— What is being asked —
Render every line of the pressed plant sheet data below as a JSON list of strings, one string per line, and omit any blank lines.

[Start Data in this exercise]

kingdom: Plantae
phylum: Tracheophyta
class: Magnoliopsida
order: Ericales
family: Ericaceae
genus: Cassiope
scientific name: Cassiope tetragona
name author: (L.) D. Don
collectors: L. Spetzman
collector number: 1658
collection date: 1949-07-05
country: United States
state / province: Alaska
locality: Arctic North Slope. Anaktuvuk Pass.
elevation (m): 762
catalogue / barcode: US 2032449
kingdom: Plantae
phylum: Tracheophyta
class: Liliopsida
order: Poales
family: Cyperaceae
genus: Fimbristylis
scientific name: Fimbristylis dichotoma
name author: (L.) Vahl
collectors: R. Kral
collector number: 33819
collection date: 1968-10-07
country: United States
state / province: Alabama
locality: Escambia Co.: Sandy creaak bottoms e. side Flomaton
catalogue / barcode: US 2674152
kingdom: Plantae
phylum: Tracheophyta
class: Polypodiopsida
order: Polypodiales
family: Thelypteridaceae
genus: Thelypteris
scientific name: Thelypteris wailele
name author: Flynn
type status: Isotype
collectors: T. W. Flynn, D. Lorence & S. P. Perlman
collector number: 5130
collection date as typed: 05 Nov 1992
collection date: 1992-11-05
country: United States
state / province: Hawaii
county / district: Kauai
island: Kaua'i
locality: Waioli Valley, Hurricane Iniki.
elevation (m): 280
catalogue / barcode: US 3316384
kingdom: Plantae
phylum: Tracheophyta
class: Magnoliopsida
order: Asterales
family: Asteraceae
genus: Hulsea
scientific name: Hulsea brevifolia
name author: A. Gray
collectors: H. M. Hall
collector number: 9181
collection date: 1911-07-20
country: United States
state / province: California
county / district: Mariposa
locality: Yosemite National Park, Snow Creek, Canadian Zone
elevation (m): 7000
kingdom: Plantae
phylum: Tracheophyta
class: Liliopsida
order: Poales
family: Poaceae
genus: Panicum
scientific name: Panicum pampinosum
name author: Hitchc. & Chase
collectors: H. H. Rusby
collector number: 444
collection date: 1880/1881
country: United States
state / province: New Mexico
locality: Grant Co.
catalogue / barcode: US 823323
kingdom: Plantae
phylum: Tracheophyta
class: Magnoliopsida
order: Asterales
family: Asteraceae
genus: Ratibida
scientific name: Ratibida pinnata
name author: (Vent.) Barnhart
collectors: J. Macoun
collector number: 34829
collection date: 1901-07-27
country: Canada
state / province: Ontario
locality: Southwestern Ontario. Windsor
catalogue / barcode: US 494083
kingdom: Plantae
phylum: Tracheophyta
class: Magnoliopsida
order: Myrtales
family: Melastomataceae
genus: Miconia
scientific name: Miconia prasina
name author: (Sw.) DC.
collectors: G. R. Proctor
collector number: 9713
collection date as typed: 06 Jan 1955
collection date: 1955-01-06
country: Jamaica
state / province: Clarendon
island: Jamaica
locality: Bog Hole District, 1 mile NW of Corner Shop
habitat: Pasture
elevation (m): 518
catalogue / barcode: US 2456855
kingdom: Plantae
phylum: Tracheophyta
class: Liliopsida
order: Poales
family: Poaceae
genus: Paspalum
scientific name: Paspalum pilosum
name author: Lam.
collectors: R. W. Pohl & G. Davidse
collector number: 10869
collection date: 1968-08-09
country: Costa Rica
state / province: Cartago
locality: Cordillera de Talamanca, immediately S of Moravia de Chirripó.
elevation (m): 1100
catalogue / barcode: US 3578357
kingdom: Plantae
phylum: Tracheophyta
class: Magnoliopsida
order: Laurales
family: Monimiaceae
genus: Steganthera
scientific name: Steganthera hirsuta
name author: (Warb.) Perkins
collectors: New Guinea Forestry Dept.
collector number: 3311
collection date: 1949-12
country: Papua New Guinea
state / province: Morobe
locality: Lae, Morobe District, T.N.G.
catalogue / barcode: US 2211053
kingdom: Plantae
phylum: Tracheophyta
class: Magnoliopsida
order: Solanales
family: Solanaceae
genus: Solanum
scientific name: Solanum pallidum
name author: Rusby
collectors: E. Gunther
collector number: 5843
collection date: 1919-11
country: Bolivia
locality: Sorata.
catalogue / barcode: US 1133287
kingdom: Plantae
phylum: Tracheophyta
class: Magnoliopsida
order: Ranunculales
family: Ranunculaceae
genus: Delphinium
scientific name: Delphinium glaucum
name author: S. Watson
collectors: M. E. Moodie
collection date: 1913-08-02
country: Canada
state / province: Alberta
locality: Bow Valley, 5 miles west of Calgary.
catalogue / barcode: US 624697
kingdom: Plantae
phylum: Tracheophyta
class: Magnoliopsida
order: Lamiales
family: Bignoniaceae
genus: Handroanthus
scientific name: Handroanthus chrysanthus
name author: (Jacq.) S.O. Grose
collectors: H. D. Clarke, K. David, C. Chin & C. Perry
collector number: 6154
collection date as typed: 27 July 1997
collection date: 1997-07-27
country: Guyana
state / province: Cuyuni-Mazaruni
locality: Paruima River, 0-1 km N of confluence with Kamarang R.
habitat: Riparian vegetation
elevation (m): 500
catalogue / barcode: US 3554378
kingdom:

[End Data in this exercise]

— Result below —
[
  "kingdom: Plantae",
  "phylum: Tracheophyta",
  "class: Magnoliopsida",
  "order: Ericales",
  "family: Ericaceae",
  "genus: Cassiope",
  "scientific name: Cassiope tetragona",
  "name author: (L.) D. Don",
  "collectors: L. Spetzman",
  "collector number: 1658",
  "collection date: 1949-07-05",
  "country: United States",
  "state / province: Alaska",
  "locality: Arctic North Slope. Anaktuvuk Pass.",
  "elevation (m): 762",
  "catalogue / barcode: US 2032449",
  "kingdom: Plantae",
  "phylum: Tracheophyta",
  "class: Liliopsida",
  "order: Poales",
  "family: Cyperaceae",
  "genus: Fimbristylis",
  "scientific name: Fimbristylis dichotoma",
  "name author: (L.) Vahl",
  "collectors: R. Kral",
  "collector number: 33819",
  "collection date: 1968-10-07",
  "country: United States",
  "state / province: Alabama",
  "locality: Escambia Co.: Sandy creaak bottoms e. side Flomaton",
  "catalogue / barcode: US 2674152",
  "kingdom: Plantae",
  "phylum: Tracheophyta",
  "class: Polypodiopsida",
  "order: Polypodiales",
  "family: Thelypteridaceae",
  "genus: Thelypteris",
  "scientific name: Thelypteris wailele",
  "name author: Flynn",
  "type status: Isotype",
  "collectors: T. W. Flynn, D. Lorence & S. P. Perlman",
  "collector number: 5130",
  "collection date as typed: 05 Nov 1992",
  "collection date: 1992-11-05",
  "country: United States",
  "state / province: Hawaii",
  "county / district: Kauai",
  "island: Kaua'i",
  "locality: Waioli Valley, Hurricane Iniki.",
  "elevation (m): 280",
  "catalogue / barcode: US 3316384",
  "kingdom: Plantae",
  "phylum: Tracheophyta",
  "class: Magnoliopsida",
  "order: Asterales",
  "family: Asteraceae",
  "genus: Hulsea",
  "scientific name: Hulsea brevifolia",
  "name author: A. Gray",
  "collectors: H. M. Hall",
  "collector number: 9181",
  "collection date: 1911-07-20",
  "country: United States",
  "state / province: California",
  "county / district: Mariposa",
  "locality: Yosemite National Park, Snow Creek, Canadian Zone",
  "elevation (m): 7000",
  "kingdom: Plantae",
  "phylum: Tracheophyta",
  "class: Liliopsida",
  "order: Poales",
  "family: Poaceae",
  "genus: Panicum",
  "scientific name: Panicum pampinosum",
  "name author: Hitchc. & Chase",
  "collectors: H. H. Rusby",
  "collector number: 444",
  "collection date: 1880/1881",
  "country: United States",
  "state / province: New Mexico",
  "locality: Grant Co.",
  "catalogue / barcode: US 823323",
  "kingdom: Plantae",
  "phylum: Tracheophyta",
  "class: Magnoliopsida",
  "order: Asterales",
  "family: Asteraceae",
  "genus: Ratibida",
  "scientific name: Ratibida pinnata",
  "name author: (Vent.) Barnhart",
  "collectors: J. Macoun",
  "collector number: 34829",
  "collection date: 1901-07-27",
  "country: Canada",
  "state / province: Ontario",
  "locality: Southwestern Ontario. Windsor",
  "catalogue / barcode: US 494083",
  "kingdom: Plantae",
  "phylum: Tracheophyta",
  "class: Magnoliopsida",
  "order: Myrtales",
  "family: Melastomataceae",
  "genus: Miconia",
  "scientific name: Miconia prasina",
  "name author: (Sw.) DC.",
  "collectors: G. R. Proctor",
  "collector number: 9713",
  "collection date as typed: 06 Jan 1955",
  "collection date: 1955-01-06",
  "country: Jamaica",
  "state / province: Clarendon",
  "island: Jamaica",
  "locality: Bog Hole District, 1 mile NW of Corner Shop",
  "habitat: Pasture",
  "elevation (m): 518",
  "catalogue / barcode: US 2456855",
  "kingdom: Plantae",
  "phylum: Tracheophyta",
  "class: Liliopsida",
  "order: Poales",
  "family: Poaceae",
  "genus: Paspalum",
  "scientific name: Paspalum pilosum",
  "name author: Lam.",
  "collectors: R. W. Pohl & G. Davidse",
  "collector number: 10869",
  "collection date: 1968-08-09",
  "country: Costa Rica",
  "state / province: Cartago",
  "locality: Cordillera de Talamanca, immediately S of Moravia de Chirripó.",
  "elevation (m): 1100",
  "catalogue / barcode: US 3578357",
  "kingdom: Plantae",
  "phylum: Tracheophyta",
  "class: Magnoliopsida",
  "order: Laurales",
  "family: Monimiaceae",
  "genus: Steganthera",
  "scientific name: Steganthera hirsuta",
  "name author: (Warb.) Perkins",
  "collectors: New Guinea Forestry Dept.",
  "collector number: 3311",
  "collection date: 1949-12",
  "country: Papua New Guinea",
  "state / province: Morobe",
  "locality: Lae, Morobe District, T.N.G.",
  "catalogue / barcode: US 2211053",
  "kingdom: Plantae",
  "phylum: Tracheophyta",
  "class: Magnoliopsida",
  "order: Solanales",
  "family: Solanaceae",
  "genus: Solanum",
  "scientific name: Solanum pallidum",
  "name author: Rusby",
  "collectors: E. Gunther",
  "collector number: 5843",
  "collection date: 1919-11",
  "country: Bolivia",
  "locality: Sorata.",
  "catalogue / barcode: US 1133287",
  "kingdom: Plantae",
  "phylum: Tracheophyta",
  "class: Magnoliopsida",
  "order: Ranunculales",
  "family: Ranunculaceae",
  "genus: Delphinium",
  "scientific name: Delphinium glaucum",
  "name author: S. Watson",
  "collectors: M. E. Moodie",
  "collection date: 1913-08-02",
  "country: Canada",
  "state / province: Alberta",
  "locality: Bow Valley, 5 miles west of Calgary.",
  "catalogue / barcode: US 624697",
  "kingdom: Plantae",
  "phylum: Tracheophyta",
  "class: Magnoliopsida",
  "order: Lamiales",
  "family: Bignoniaceae",
  "genus: Handroanthus",
  "scientific name: Handroanthus chrysanthus",
  "name author: (Jacq.) S.O. Grose",
  "collectors: H. D. Clarke, K. David, C. Chin & C. Perry",
  "collector number: 6154",
  "collection date as typed: 27 July 1997",
  "collection date: 1997-07-27",
  "country: Guyana",
  "state / province: Cuyuni-Mazaruni",
  "locality: Paruima River, 0-1 km N of confluence with Kamarang R.",
  "habitat: Riparian vegetation",
  "elevation (m): 500",
  "catalogue / barcode: US 3554378",
  "kingdom:"
]